_Data excerpt:_
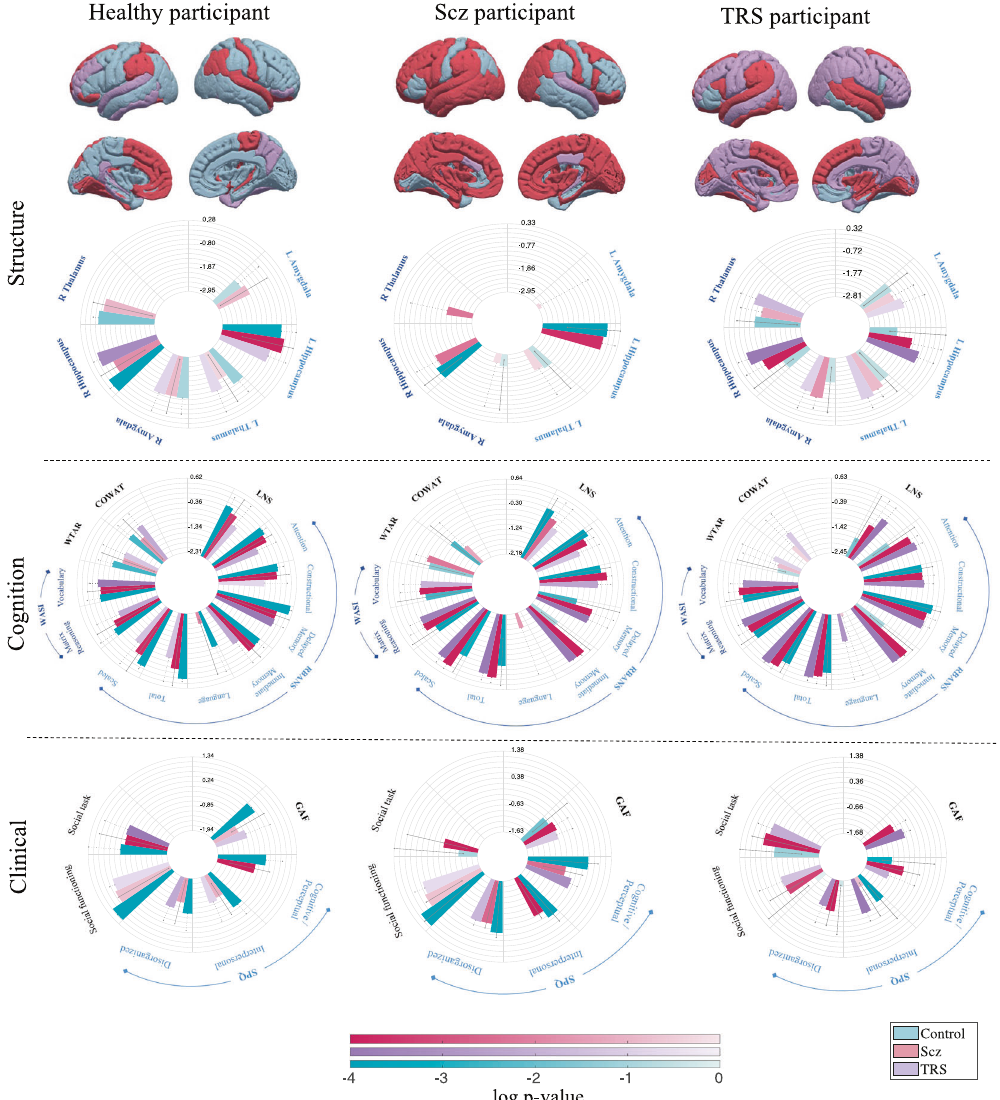
Fig. 1 Exemplar individual-centric af fi nity fi ngerprints. The cortical pattern describes maximal group af fi nity within each region. In the circular bar graphs, the variable-wise subcortical, cognitive and clinical af fi nity scores are plotted on the log-scale with 95% con fi dence intervals (absent bar: zero af fi nity score, dotted errorbar: zero lower CI). Shading on the bars is based on the log p-value quantifying score reliability. Within each variable, the largest bar corresponds to the group to which the individual shows strongest af fi nity, followed by the group with second-highest af fi nity and so Table 5. Classi fi cation accuracy of af fi nity-based and weighted KNN classi fi ers in the training, nested cross-validated and prediction datasets.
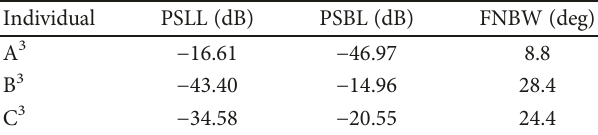
Figure 7: The Pareto front for case 3. Table 6: Performances of three individuals in case 3.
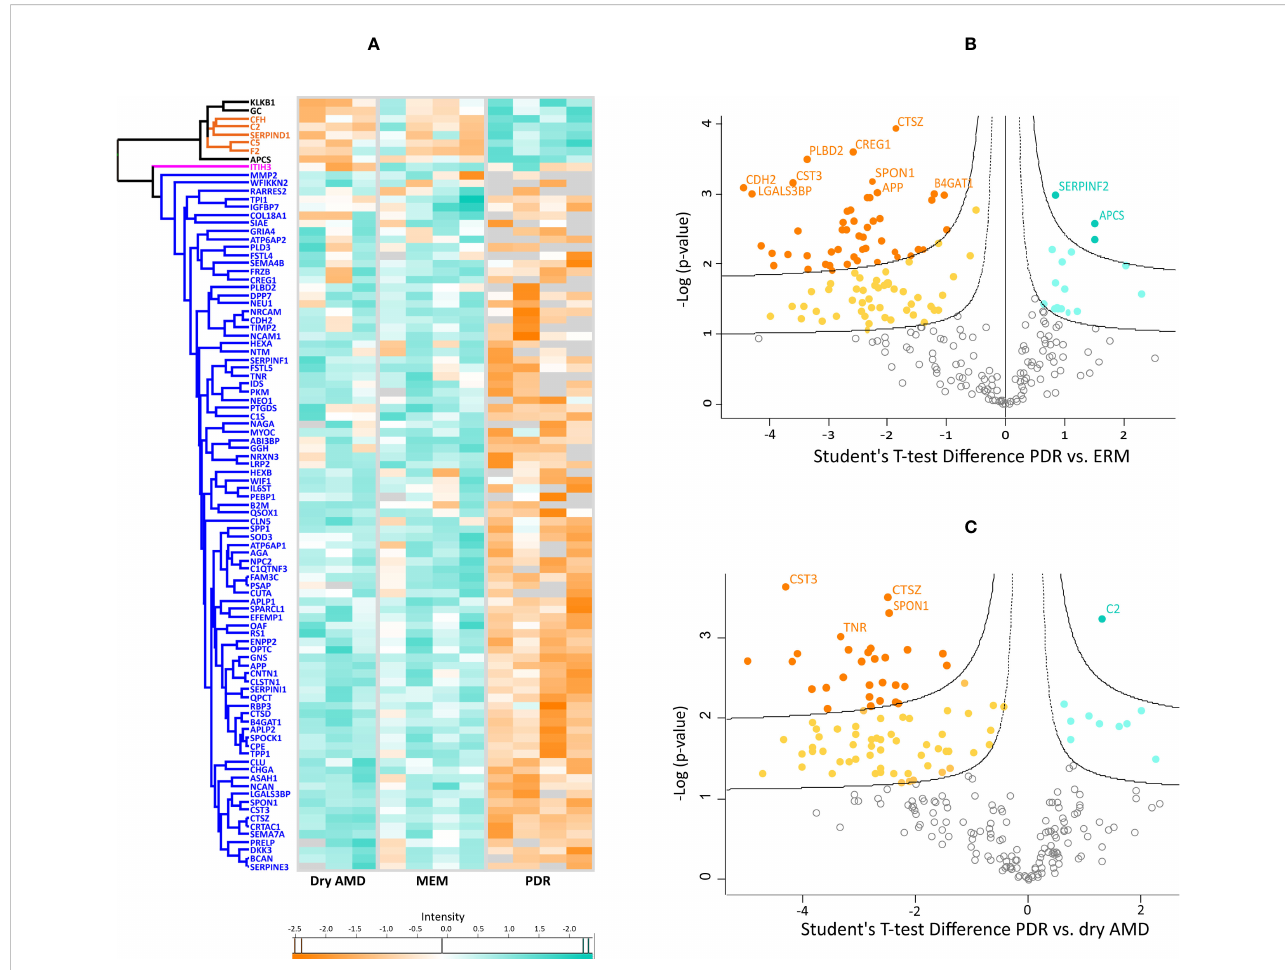
FIGURE 1 (A) Heatmap representing the intensities normalized to log base 2 and analyzed by hierarchical clustering of 96 proteins found differentially expressed among the three disease groups in posthoc tests. Hawaii plots display the proteins found up-regulated (blue-green) and down-regulated (orange) in proliferative diabetic retinopathy (PDR) compared to patients with (B) epiretinal membranes (ERM) and with (C) dry age-related macular degeneration (dry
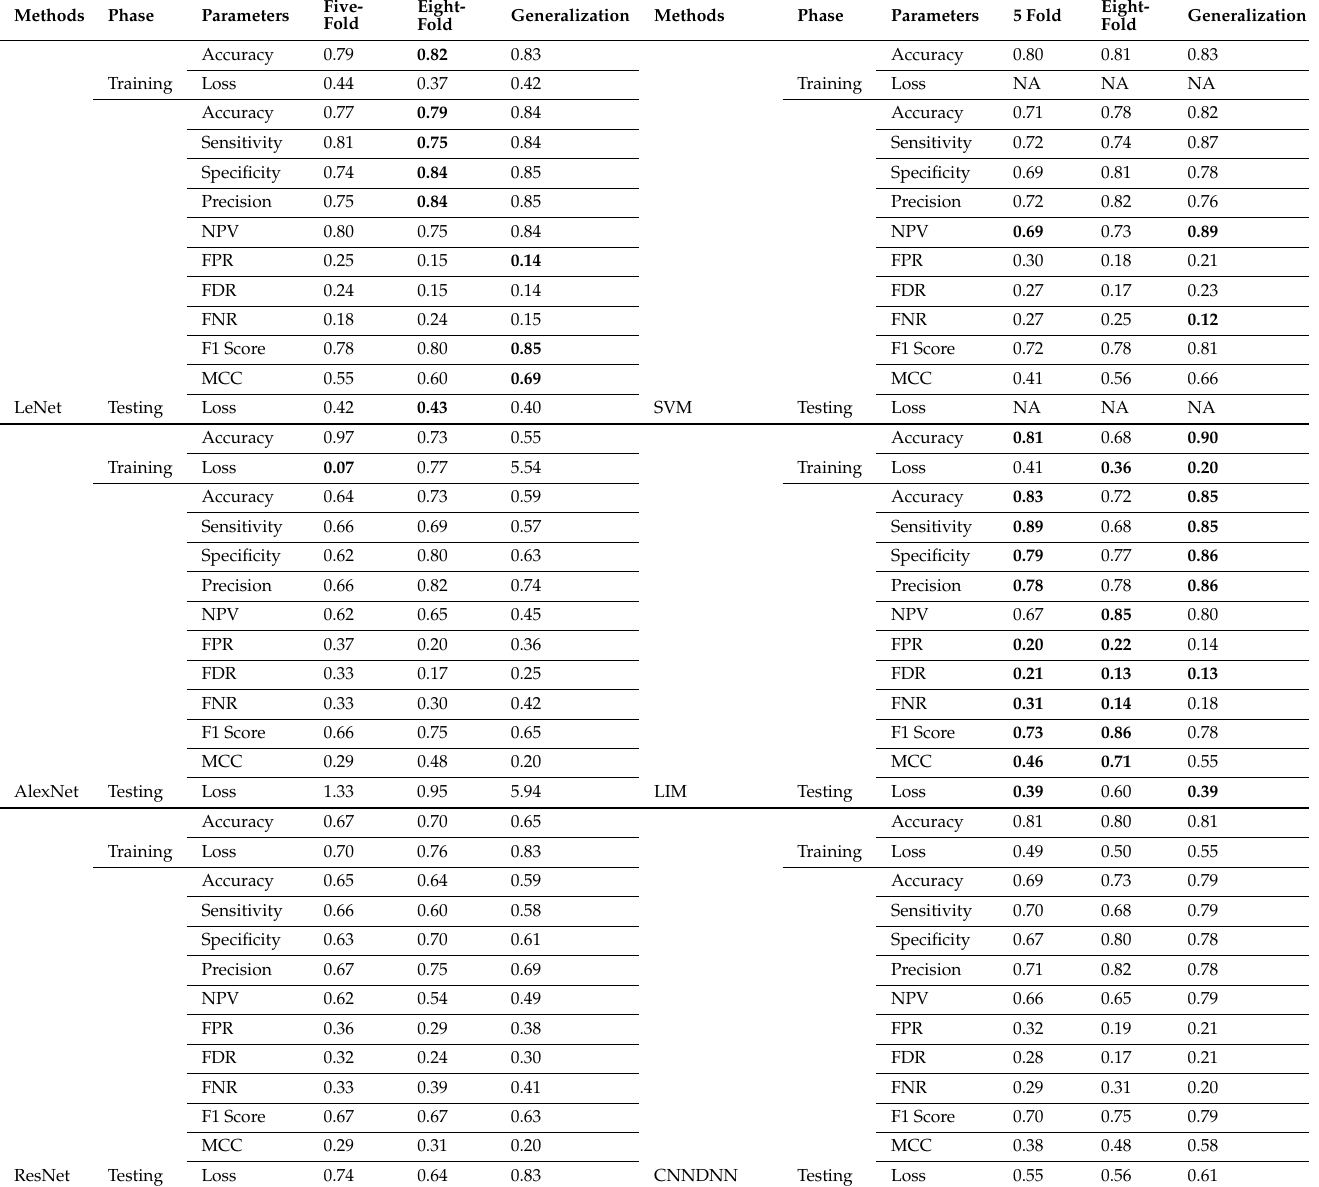
Table 4. Output obtained for LeNet, AlexNet, ResNet, SVM, LIM, and CNN-DNN for classification into normal or abnormal with best result highlighted in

_Task statement:_ From the line containing "FIGURE 1 (A)" down to the end of the data above, reproduce each line exactly; no pictures.

_Answer to the problem:_
FIGURE 1 (A) Heatmap representing the intensities normalized to log base 2 and analyzed by hierarchical clustering of 96 proteins found differentially expressed among the three disease groups in posthoc tests. Hawaii plots display the proteins found up-regulated (blue-green) and down-regulated (orange) in proliferative diabetic retinopathy (PDR) compared to patients with (B) epiretinal membranes (ERM) and with (C) dry age-related macular degeneration (dry
Table 4. Output obtained for LeNet, AlexNet, ResNet, SVM, LIM, and CNN-DNN for classification into normal or abnormal with best result highlighted in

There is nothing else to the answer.